3. TIS-calling
Consecutively the translation initiation sites (TIS) are determined. Here we distinguise 2 methods, based on the data type.
HARR/LTM method
To enable translation intiation site (TIS) identification, RIBO-seq is performed in the presence of specific antibiotics:
harringtonine (HARR) or lactimidomycin (LTM). In contrast to cycloheximde(CHX) or emitine(EM),
these antibiotics halt ribosomes specifically at the translation initiation site,
resulting in an accumulation of ribosomes at the translation initiation start sites. In summary RIBO-seq is performed twice,
once to capture translating ribosomes (CHX, EM) and a second time to allow TIS-identification(HARR/LTM).
The assembly reconstructs all posibble sORFs (both spliced, using the Ensembl database and un-spliced), from the TIS's.

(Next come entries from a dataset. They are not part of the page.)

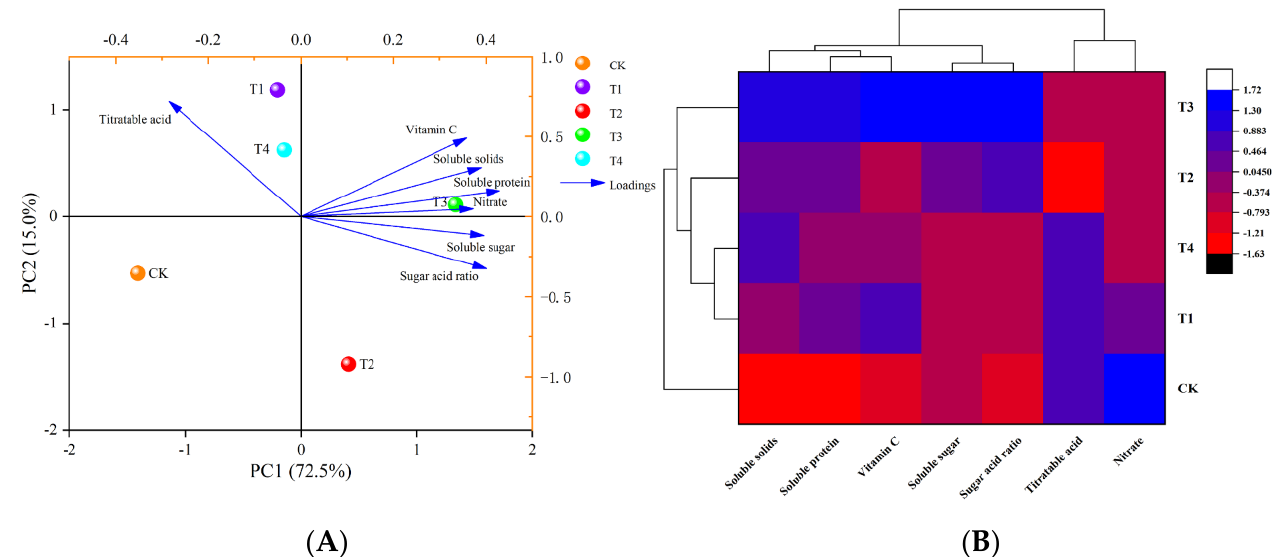
Figure 6 . Principal component analysis ( A ) and cluster analysis ( B ) of the nutritional quality of tomato fruit under different levels of water deficit. The abbreviations CK, T1, T2, T3, and T4 are defined in the footnote of Table 1.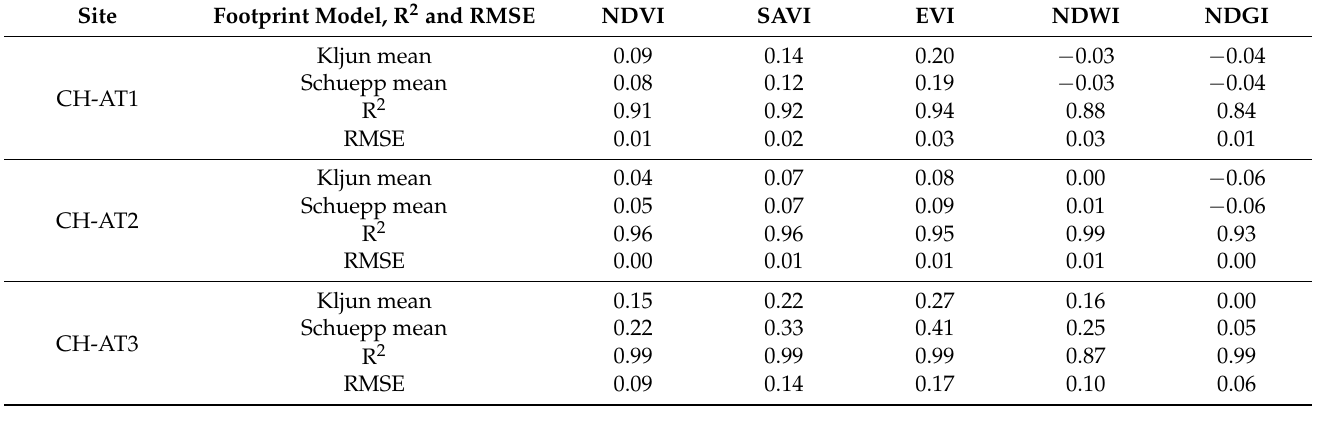
Table 4. Comparison between vegetation index (VI) values obtained with the footprints calculated with the Kljun et al. [57] and the Schuepp et al. [55] approaches. The mean values of each VI calculated with both approaches in the study period are presented. In addition, the coefficient of determination (R 2 ) and root mean square error (RMSE) between the results of the Kljun et al. [57] and the Schuepp et al. [55] approaches are shown.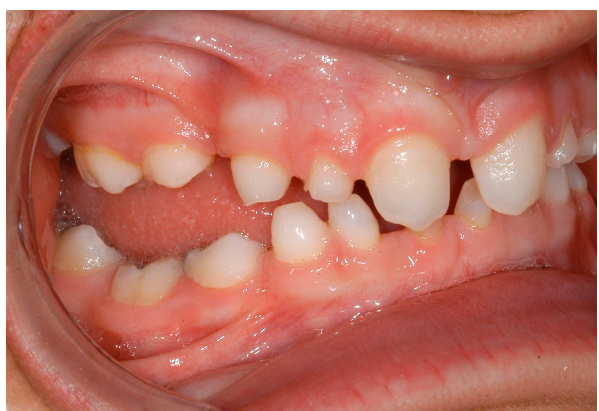
Figure 6. Intraoral situation: oligodontia, microdontia of teeth 11 and 21 and a pronounced lateral open bite.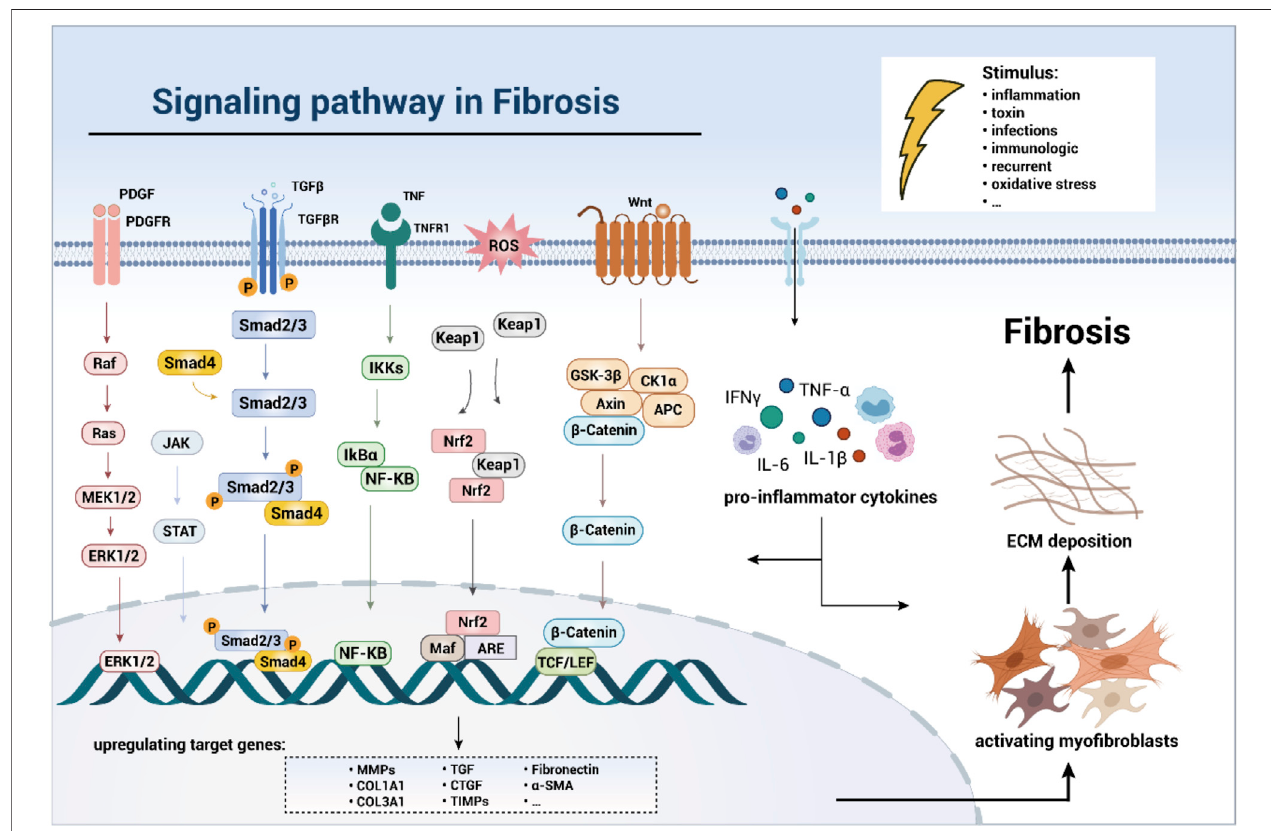
FIGURE 2 | Schematic diagram of the interaction of pro fi brotic signaling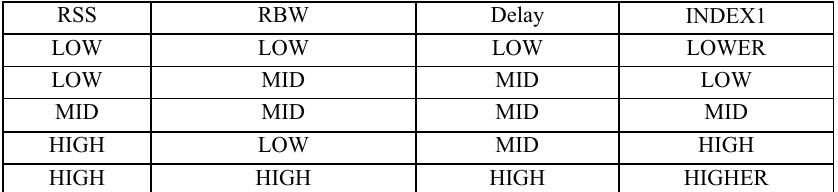
Table 4. Fuzzy rules for key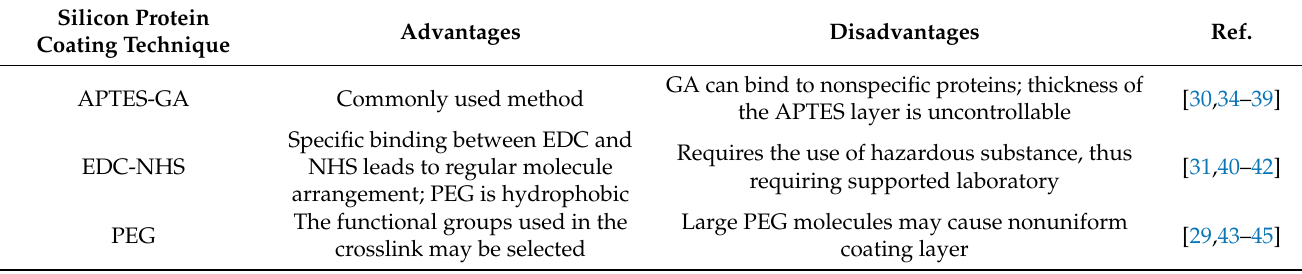
Table 1. Comparison of silicon protein coating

The difference in ribosome accumulation between the HARR/LTM and the CHX/EME/snapfreeze data acts as an criterium
for TIS-calling.
in-frame coverage method
In absence of HARR/LTM data, 'all' possible sORFs are reconstruced genome wide. This implies that sORFs are reconstruced both with and without considering
transcript information with splicing information fetched from Ensembl. Next, the in-frame coverage is computed for all these sORFs (% of in-frame positions covered by ribosomes). For sORFs having an in-frame coverage of at least 10% and a ribosome count of at least 10, the TIS is stored. On contrary to the HARR/LTM method the pipeline does not consider all near-cognate start-sites, only the most abundant ones (ATG, CTG, GTG, TTG).